Thursday, June 29, 2023

Finding Kansas Revisited: School

 


School

            The next two chapters were written in Kenya. I do have a chapter about that coming up, but the reason I had writing time was that I had stayed back in Kisumu as my dad went to the Masi Mara region because I had come down with some weird virus and was feeling under the weather. Due to this I slept a lot, but it was a unique feeling being on my own in a foreign country. Everything I needed was at the hotel so I didn’t leave, but there also wasn’t all that much to do. Writing never occurred to me up until I had had enough with the television options. For one, there was a channel that showed American movies. Sounds great, right? Nope! Instead of big blockbuster offerings it was a constant barrage of movies like Glitter (there’s a reason why its Metacritic score is an abysmal 14) and the other channel was a soccer channel. I could’ve gotten into soccer, but the commentary was in French and I don’t speak French. All that being said I decided to start writing and the first chapter I wrote was this one entitled “School.”

            As I started reading this chapter it felt as if I were just reading the transcript of my presentation.

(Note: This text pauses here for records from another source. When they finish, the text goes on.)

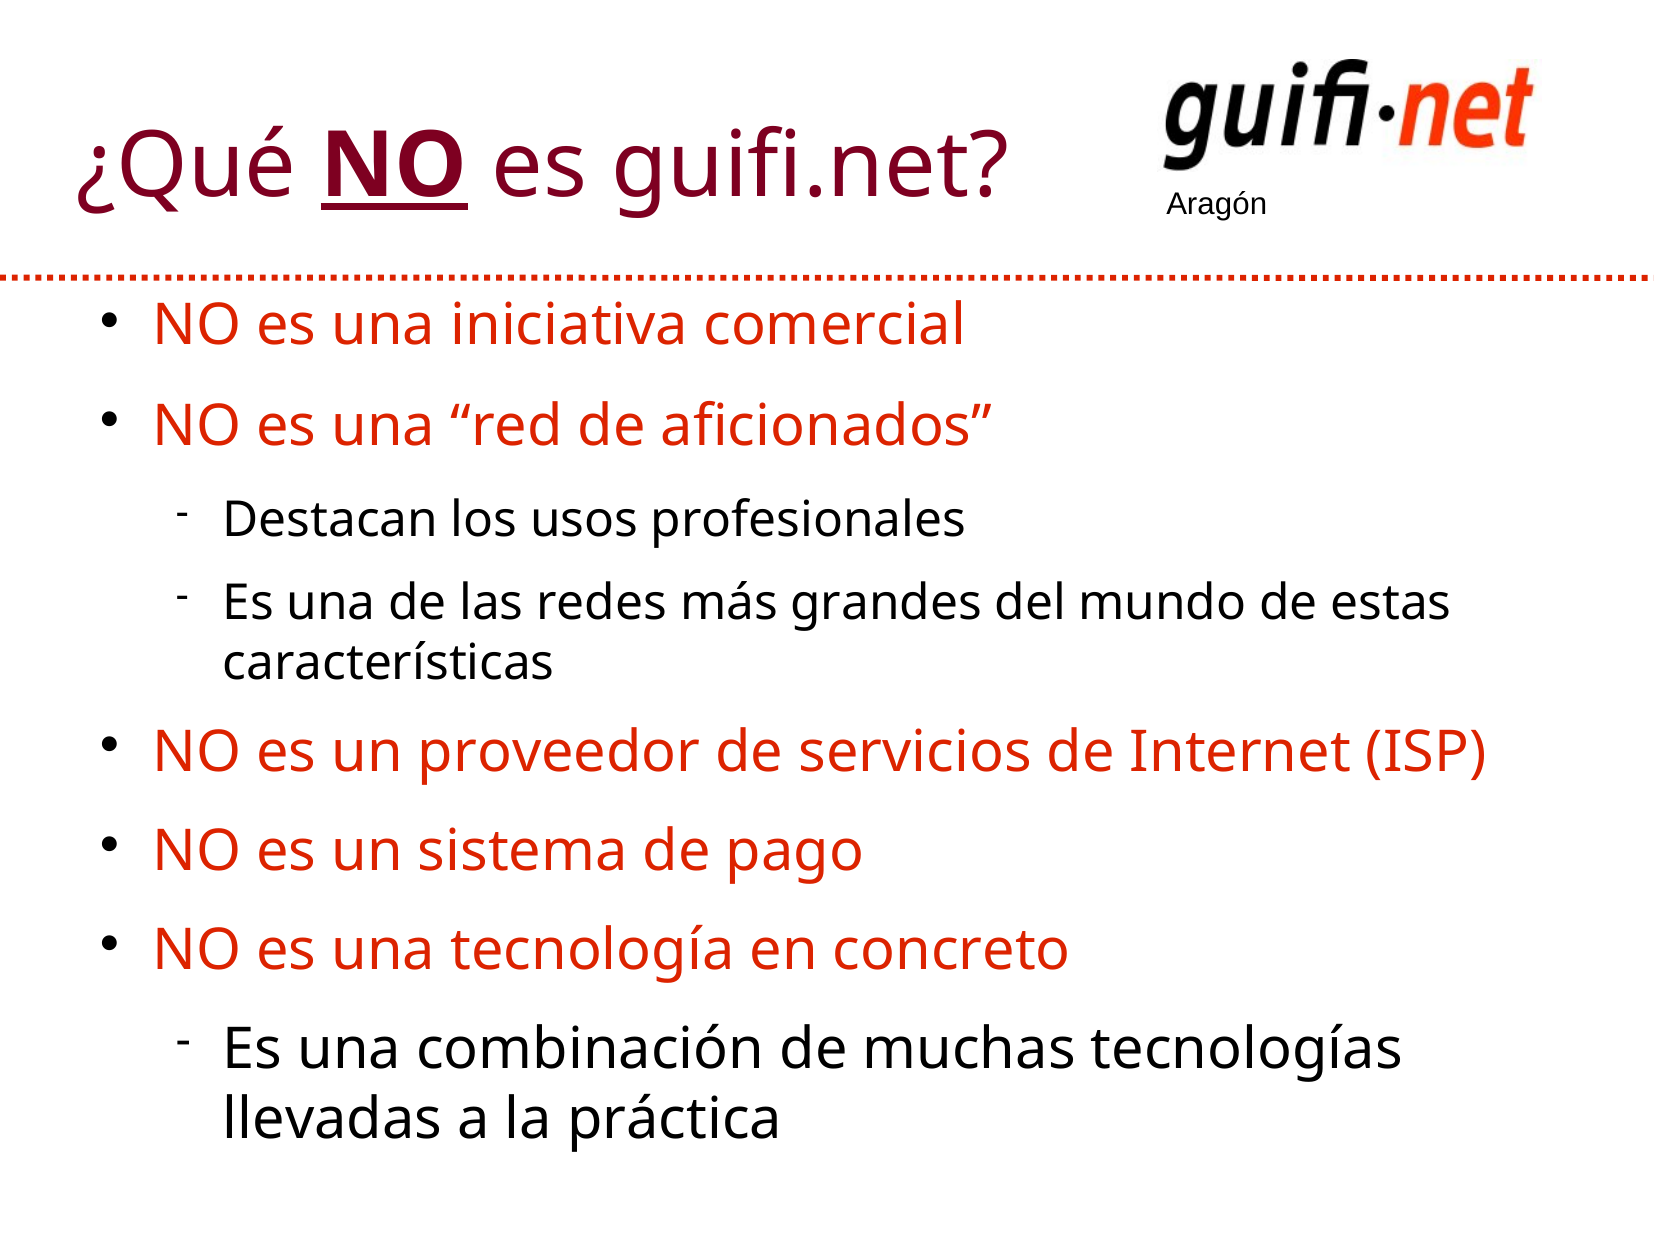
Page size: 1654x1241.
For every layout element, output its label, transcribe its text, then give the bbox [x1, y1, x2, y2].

title ¿Qué NO es guifi.net? [76, 66, 1093, 259]
list NO es una iniciativa comercial NO es una “red de aficionados” Destacan los usos profesionales Es una de las redes más grandes del mundo de estas características NO es un proveedor de servicios de Internet (ISP) NO es un sistema de pago NO es una tecnología en concreto Es una combinación de muchas tecnologías llevadas a la práctica [82, 290, 1571, 1157]
picture [1157, 59, 1542, 172]
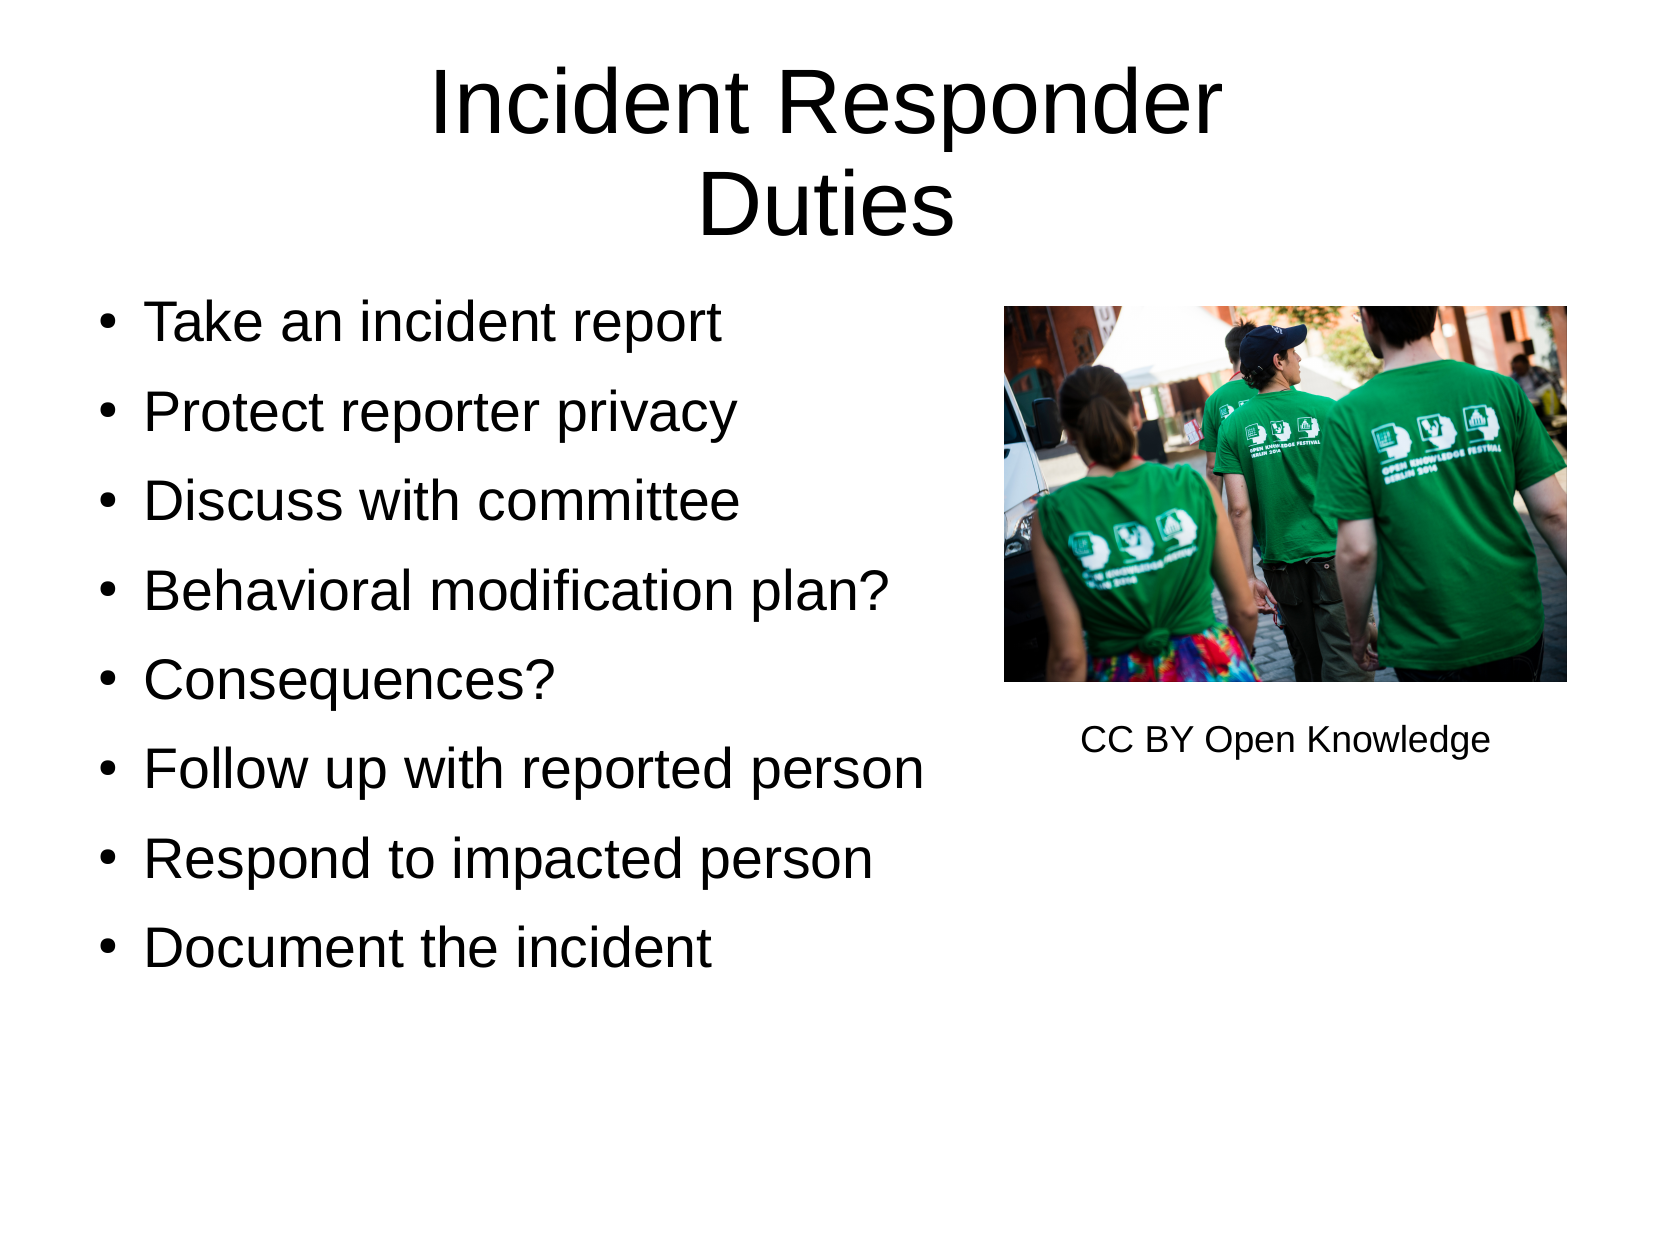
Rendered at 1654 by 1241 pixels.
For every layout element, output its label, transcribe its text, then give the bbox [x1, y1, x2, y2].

list Take an incident report Protect reporter privacy Discuss with committee Behavioral modification plan? Consequences? Follow up with reported person Respond to impacted person Document the incident [82, 290, 931, 1010]
title Incident Responder Duties [82, 49, 1571, 257]
picture [1004, 306, 1567, 682]
text_box CC BY Open Knowledge [1065, 710, 1507, 810]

Also, it was like hearing all the stories I’ve heard from other parents who have had a child with Asperger’s go through the same struggles I did. 

            I should’ve elaborated more in first grade about what I meant by time, but that’ll come in a later book. There is something amazing though that I hope you take note of. I’ve written about Mrs. Jendra several times in all the good things she did for me, but while I was writing this chapter I was unaware of it. I do mention the games we played in which I always became the “retired” champion. This did infuriate me at the time, and also when I first wrote it, but I now realize I am who I am because of that. I mentioned in this chapter that, “I’d much rather play the game than be the emcee” but being the emcee has allowed me to host many more games, ahem, presentations than I ever would have otherwise thanks to the public speaking experience I garnered then. I didn’t realize it when I wrote this in Kenya, but as I say now, “with Asperger’s it’s like planting seeds, you’ve got to give it time to grow.”

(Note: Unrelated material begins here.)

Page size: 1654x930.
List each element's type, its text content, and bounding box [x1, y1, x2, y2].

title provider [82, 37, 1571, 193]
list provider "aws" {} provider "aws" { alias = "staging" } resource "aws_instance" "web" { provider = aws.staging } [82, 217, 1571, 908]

            I’ve continued reading this chapter and when I got to the homeschooling section I did shake my head at my choice of words in that, “There were no annoying idiots in the class (except for my cat)” I wouldn’t use those choice of words now, but when I was in school at that age that’s how I viewed others who didn’t follow the rules. You either were right, or I viewed you as one who does the wrong things and, well, as I wrote in 2005, “annoying idiot.” Can I get an edit of that word in a future edition? My cat though, yes, he was annoying and he always got sent to the principal’s office. Seriously, if I tried to do any work he’d lay right down on the paper so it was always a trip to the basement for him. It was okay, he liked it down there.

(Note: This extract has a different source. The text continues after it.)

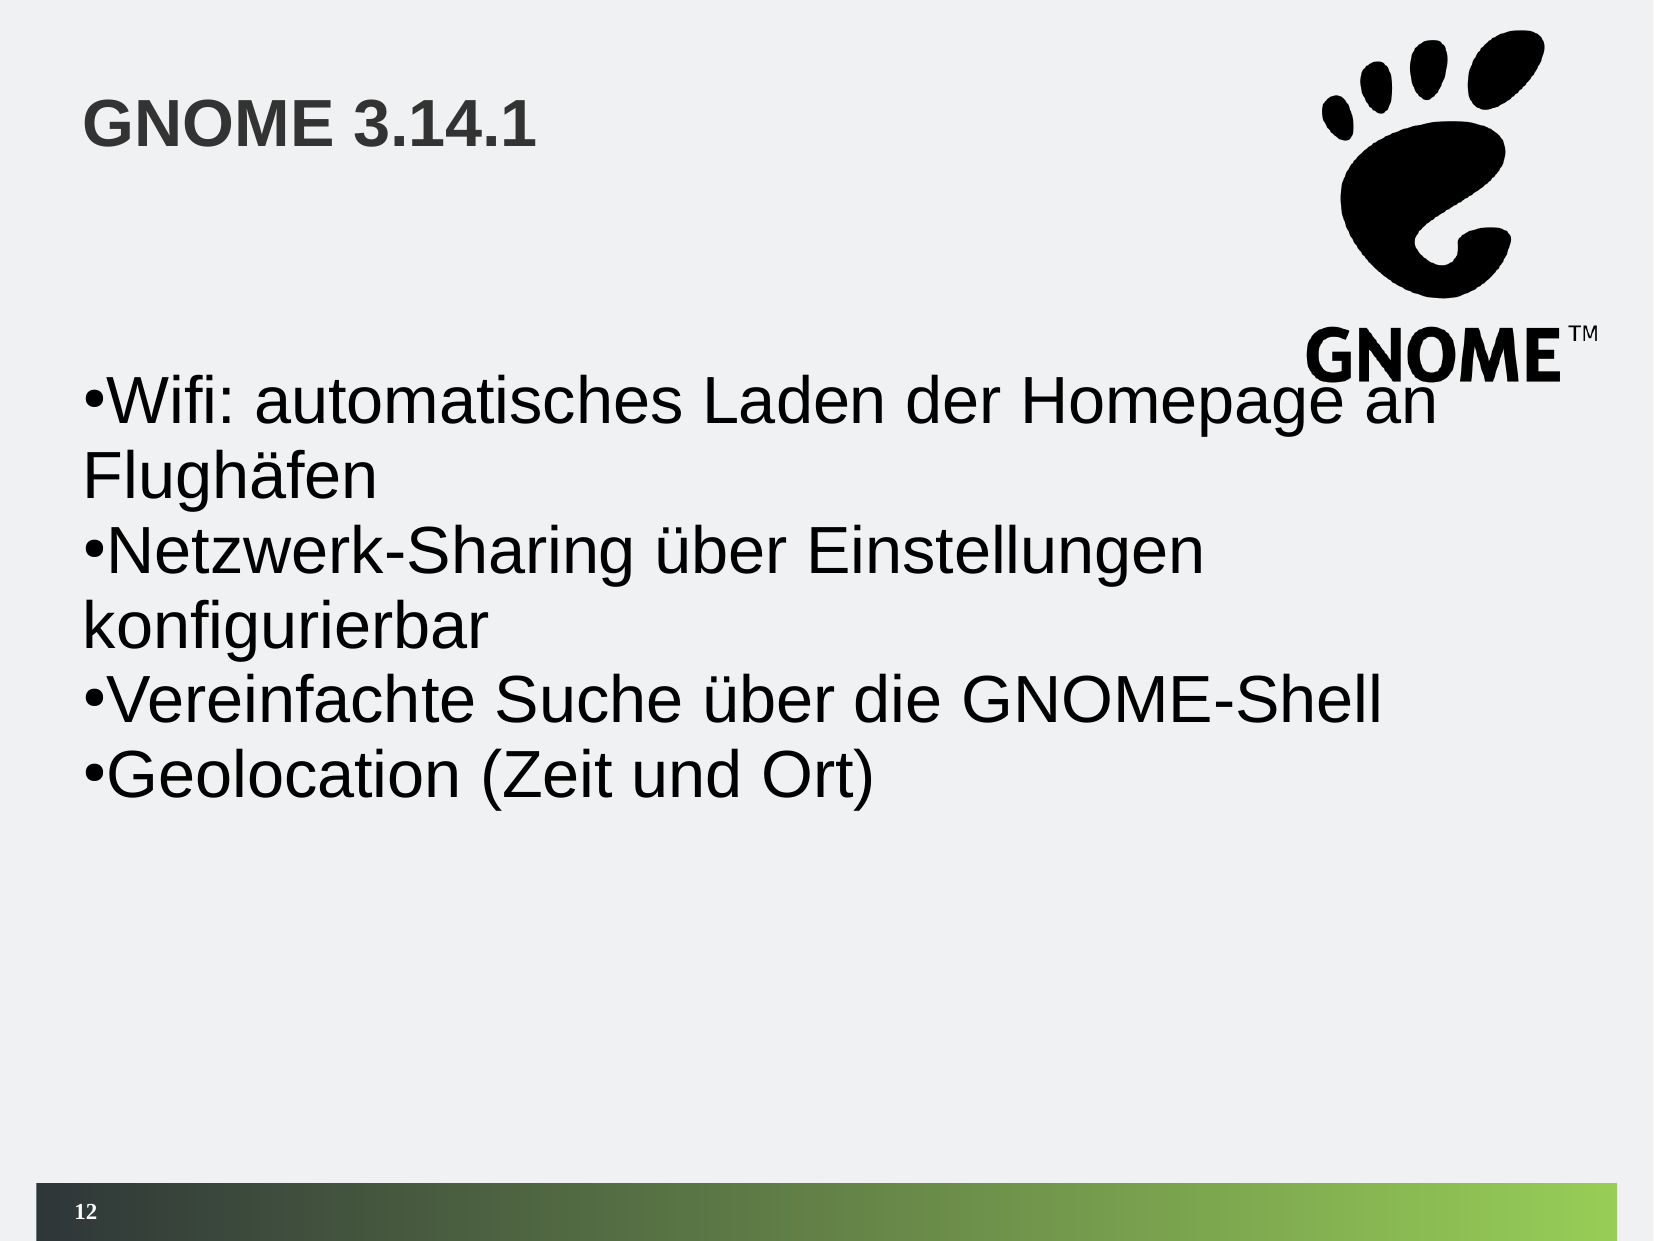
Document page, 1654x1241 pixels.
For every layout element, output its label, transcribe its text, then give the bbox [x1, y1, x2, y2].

            When I got to the final chapters I, well, I felt as if ice water had flowed through my veins. I was right in that, had I stayed in college, I’d have been in graduate school at the time I first wrote this chapter. Here’s the thing that got me, though, and that was, “What pains me the most is realizing how smart I am and knowing what positive things I could do in the world, but this hatred of school will block any major thing I might want to accomplish outside of racing.” Okay, again, we’ve got repetition, but that sentence is the hole I was in when I was writing this. I thought I’d never amount to anything and a job, a profession, a career, and any glimmer of hope or happiness was impossible in my mind. If I have ever written a line that was a bigger fallacy than the quote I’ve quoted in this paragraph I’d like to read it because, in life, we have no idea what lies tomorrow. Yes, I did cover my fear of tomorrow which fueled my belief that hope was dead, but here I am, a 18 years later, stating just how far I’ve come and that while hope may seem elusive, dead, or a thing that isn’t reachable, it is.